Personal information
- Date of birth: 31 March 2005 (age 21)
- Place of birth: Montpellier, France
- Height: 1.82 m (6 ft 0 in)
- Position: Forward

Team information
- Current team: Versailles
- Number: 21

Youth career
- 2010–2016: US Saint-Martin-de-Londres
- 2016–2018: Entente Saint Clément-Montferrier
- 2018–2023: Montpellier

Senior career*
- Years: Team / Apps / (Gls)
- 2022–2025: Montpellier B / 39 / (12)
- 2025: Montpellier / 2 / (0)
- 2025–2026: Istres / 26 / (8)
- 2026–: Versailles / 2 / (0)

= Simon Cara =

French footballer (born 2005)

Simon Cara (born 31 March 2005) is a French professional footballer who plays as a forward for club Versailles.

== Career ==

Born in Montpellier, Cara joined his hometown club Montpellier's under-14 side in 2018. On 28 September 2024, he made his first appearance in a first team squad for a match away to Monaco.
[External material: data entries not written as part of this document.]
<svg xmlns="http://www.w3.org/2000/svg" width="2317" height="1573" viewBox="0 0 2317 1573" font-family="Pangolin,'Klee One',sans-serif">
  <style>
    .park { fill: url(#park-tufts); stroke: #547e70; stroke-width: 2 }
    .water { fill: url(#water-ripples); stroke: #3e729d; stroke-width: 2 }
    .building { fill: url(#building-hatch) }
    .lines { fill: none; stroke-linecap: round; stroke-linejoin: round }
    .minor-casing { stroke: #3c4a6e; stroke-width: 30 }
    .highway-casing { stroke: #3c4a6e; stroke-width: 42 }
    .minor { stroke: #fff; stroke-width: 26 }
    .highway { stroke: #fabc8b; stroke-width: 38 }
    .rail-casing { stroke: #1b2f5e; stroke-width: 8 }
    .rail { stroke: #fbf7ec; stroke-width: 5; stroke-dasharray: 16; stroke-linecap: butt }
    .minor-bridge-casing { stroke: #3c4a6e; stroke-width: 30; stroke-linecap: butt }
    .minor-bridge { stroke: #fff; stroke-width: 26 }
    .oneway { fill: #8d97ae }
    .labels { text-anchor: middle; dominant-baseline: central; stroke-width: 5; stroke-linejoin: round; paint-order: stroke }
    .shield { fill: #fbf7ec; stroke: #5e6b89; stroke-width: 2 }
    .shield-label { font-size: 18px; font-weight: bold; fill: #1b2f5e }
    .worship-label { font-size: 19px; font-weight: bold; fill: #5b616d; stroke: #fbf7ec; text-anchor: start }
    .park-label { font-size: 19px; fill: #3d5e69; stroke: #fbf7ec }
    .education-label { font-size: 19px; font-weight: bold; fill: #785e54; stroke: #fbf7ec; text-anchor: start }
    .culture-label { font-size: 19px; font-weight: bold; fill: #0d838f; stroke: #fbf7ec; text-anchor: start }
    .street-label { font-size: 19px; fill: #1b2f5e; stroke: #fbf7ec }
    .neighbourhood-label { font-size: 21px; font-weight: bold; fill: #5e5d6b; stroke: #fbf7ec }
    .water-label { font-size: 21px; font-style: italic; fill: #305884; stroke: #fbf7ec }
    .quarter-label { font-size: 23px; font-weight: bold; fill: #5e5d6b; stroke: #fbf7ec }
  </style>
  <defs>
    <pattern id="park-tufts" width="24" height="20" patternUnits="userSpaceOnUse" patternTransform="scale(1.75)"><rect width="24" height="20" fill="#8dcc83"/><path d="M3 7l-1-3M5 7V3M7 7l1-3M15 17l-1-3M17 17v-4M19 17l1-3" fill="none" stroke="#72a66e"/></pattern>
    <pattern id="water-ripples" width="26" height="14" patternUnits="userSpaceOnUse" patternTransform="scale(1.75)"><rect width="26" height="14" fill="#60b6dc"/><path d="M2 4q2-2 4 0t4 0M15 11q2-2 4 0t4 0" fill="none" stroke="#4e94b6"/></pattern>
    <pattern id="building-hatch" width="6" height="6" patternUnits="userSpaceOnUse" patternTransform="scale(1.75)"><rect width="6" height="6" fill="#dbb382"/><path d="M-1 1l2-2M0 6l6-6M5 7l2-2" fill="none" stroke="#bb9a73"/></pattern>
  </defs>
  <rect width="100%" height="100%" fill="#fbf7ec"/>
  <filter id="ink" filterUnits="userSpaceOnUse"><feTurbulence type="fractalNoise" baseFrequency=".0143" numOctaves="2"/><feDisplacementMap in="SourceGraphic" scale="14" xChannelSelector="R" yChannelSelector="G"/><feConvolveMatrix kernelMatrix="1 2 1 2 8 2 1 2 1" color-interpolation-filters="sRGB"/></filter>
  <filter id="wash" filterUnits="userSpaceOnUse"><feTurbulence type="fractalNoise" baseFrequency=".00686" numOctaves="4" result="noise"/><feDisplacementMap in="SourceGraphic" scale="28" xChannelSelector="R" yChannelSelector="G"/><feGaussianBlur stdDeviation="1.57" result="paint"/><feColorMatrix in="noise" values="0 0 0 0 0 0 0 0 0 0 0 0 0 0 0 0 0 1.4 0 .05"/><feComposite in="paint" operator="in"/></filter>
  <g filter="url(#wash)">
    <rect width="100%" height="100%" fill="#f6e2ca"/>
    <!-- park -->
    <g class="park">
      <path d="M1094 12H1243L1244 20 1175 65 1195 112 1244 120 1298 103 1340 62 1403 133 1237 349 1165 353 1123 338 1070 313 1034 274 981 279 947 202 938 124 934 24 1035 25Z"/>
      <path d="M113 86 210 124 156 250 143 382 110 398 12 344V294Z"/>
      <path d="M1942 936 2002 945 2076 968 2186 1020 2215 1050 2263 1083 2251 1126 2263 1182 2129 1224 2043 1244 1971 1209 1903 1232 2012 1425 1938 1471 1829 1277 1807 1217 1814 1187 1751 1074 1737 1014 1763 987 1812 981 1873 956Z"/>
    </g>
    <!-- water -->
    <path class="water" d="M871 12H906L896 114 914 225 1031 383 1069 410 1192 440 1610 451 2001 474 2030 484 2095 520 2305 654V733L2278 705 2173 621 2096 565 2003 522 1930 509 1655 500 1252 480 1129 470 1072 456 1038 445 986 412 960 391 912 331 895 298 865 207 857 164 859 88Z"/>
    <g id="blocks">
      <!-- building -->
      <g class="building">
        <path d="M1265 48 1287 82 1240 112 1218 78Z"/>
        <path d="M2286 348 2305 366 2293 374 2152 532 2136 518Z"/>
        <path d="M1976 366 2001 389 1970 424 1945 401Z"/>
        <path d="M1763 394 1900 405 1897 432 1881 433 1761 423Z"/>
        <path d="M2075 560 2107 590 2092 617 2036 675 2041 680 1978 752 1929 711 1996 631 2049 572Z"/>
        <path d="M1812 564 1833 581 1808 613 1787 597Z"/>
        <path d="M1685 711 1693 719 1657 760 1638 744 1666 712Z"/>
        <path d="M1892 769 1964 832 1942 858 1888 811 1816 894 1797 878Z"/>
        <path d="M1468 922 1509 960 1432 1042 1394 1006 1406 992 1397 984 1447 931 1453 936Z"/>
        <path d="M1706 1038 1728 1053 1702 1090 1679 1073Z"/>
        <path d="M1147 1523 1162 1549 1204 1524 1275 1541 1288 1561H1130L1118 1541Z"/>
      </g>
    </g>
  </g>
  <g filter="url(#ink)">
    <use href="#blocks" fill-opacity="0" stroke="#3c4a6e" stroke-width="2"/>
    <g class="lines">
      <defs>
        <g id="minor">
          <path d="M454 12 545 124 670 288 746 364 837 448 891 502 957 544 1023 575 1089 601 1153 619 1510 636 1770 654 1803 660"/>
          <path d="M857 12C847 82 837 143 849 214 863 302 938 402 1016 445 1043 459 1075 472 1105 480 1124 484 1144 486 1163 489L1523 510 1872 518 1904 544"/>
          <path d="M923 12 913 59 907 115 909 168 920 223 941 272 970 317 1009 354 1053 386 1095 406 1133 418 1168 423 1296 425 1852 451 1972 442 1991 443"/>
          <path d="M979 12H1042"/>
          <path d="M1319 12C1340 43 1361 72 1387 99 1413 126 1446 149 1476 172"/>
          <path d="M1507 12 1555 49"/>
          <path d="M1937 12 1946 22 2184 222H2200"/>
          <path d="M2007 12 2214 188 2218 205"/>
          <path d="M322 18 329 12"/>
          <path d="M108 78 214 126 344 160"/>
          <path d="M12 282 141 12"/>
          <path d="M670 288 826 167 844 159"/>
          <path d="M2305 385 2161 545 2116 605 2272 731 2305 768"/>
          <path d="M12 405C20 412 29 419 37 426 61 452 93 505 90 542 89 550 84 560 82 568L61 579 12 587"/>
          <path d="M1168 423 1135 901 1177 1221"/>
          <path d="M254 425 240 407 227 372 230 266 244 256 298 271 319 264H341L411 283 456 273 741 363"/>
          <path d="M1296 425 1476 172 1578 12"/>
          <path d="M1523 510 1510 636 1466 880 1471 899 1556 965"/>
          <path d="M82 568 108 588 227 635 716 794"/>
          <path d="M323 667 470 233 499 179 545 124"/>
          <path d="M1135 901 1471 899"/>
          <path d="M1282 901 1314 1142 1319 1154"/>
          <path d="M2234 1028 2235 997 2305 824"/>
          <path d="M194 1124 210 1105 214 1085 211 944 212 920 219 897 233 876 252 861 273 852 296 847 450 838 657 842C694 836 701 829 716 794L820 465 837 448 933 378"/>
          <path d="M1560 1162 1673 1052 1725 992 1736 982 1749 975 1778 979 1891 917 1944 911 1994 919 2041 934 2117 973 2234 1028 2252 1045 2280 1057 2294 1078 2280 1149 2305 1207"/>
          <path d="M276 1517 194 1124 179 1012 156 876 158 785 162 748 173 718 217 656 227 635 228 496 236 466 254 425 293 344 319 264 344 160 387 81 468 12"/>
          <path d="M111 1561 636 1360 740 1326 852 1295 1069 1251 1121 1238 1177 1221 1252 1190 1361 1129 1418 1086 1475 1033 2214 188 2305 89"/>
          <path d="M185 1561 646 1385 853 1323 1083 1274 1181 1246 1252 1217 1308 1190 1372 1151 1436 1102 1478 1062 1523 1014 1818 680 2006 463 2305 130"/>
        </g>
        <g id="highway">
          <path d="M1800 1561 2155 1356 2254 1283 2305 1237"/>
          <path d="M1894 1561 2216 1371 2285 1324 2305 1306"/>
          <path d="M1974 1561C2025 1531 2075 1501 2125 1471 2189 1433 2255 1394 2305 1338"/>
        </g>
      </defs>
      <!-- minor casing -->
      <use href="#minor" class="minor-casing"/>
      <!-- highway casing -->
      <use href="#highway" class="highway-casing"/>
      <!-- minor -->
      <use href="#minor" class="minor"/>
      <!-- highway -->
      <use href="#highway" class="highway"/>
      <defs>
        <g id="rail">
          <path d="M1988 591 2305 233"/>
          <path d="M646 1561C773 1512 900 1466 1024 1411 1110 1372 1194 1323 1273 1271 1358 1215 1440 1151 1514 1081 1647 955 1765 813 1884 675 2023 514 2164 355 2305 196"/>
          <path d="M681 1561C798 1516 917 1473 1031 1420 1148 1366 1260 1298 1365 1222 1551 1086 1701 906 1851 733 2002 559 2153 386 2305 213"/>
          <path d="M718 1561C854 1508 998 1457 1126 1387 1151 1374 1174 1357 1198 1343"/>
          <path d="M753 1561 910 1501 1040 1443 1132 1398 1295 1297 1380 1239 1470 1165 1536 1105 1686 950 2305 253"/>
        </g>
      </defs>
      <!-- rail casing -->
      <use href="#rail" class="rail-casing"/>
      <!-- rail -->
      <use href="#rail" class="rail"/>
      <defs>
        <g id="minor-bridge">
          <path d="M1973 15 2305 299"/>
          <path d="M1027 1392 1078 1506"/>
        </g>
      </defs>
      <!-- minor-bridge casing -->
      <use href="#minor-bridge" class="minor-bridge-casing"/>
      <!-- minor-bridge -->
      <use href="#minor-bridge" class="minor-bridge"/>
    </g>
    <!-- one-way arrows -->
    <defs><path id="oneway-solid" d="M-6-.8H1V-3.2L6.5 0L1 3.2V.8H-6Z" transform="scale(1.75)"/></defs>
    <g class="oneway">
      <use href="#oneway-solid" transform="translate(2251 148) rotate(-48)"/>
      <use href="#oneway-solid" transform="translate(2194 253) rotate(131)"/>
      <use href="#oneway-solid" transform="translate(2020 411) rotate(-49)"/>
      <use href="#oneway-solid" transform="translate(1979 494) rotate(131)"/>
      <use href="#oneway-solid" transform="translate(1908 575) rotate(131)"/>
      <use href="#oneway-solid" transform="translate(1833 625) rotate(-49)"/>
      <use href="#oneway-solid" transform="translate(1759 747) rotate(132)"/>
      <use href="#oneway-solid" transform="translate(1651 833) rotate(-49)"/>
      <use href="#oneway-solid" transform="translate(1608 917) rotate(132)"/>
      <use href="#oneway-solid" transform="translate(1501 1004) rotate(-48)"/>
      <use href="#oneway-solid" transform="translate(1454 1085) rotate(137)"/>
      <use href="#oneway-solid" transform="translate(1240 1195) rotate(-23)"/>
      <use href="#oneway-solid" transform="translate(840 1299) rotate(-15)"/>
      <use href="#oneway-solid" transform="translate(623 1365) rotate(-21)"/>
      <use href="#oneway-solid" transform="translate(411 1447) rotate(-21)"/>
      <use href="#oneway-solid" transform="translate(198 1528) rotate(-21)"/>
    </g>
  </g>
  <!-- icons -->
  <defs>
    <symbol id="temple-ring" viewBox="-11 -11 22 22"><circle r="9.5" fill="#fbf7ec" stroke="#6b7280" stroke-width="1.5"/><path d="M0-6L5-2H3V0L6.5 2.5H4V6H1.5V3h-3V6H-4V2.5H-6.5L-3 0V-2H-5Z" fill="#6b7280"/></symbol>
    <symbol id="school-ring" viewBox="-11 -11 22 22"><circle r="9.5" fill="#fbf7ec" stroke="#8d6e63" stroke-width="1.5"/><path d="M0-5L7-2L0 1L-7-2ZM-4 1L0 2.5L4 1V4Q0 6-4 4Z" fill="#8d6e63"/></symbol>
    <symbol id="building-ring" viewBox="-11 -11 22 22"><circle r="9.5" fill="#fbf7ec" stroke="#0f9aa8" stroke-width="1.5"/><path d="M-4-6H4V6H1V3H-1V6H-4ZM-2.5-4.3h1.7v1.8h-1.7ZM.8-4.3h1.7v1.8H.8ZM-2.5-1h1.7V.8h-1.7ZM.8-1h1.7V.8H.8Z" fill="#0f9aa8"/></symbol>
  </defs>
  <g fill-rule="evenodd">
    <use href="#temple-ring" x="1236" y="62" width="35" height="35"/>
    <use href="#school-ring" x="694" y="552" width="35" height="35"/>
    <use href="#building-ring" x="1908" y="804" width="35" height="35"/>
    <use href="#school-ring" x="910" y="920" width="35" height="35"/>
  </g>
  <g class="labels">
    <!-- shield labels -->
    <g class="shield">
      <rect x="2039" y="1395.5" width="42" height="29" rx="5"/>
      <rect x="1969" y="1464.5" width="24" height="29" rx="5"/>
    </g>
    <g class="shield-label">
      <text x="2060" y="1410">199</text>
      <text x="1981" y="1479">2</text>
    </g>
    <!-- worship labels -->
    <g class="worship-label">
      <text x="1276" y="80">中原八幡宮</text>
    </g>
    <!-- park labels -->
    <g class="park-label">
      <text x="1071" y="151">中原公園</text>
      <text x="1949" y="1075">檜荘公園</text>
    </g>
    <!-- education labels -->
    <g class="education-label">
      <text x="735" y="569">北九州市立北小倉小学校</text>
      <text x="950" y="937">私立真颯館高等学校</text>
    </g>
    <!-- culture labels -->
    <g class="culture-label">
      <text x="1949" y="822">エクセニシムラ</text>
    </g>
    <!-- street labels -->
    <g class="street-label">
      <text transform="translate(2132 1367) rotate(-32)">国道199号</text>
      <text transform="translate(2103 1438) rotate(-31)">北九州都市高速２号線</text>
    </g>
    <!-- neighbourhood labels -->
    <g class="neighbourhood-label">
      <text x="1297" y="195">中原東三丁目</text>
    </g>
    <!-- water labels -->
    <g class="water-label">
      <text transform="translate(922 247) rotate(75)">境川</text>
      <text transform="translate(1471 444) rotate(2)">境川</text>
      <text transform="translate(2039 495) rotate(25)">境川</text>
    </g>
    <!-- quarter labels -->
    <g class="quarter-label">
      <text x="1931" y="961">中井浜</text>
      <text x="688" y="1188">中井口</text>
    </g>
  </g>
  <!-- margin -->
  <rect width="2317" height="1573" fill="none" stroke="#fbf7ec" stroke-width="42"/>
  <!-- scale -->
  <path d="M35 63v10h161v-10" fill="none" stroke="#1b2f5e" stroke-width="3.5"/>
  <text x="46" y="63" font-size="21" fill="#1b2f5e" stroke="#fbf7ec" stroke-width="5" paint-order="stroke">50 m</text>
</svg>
On 8 December 2024, as the captain of Montpellier's reserve side in the Championnat National 3, Cara scored a second-half hat-trick in a 5–1 victory over Alès. On 3 March 2025, he made his professional debut in Ligue 1 as a late-match substitute in a 4–0 home defeat to Rennes.

On 5 August 2025, Cara signed for Championnat National 2 club Istres. In May 2026, it was announced he had signed with Ligue 3 club Versailles on a two-year contract.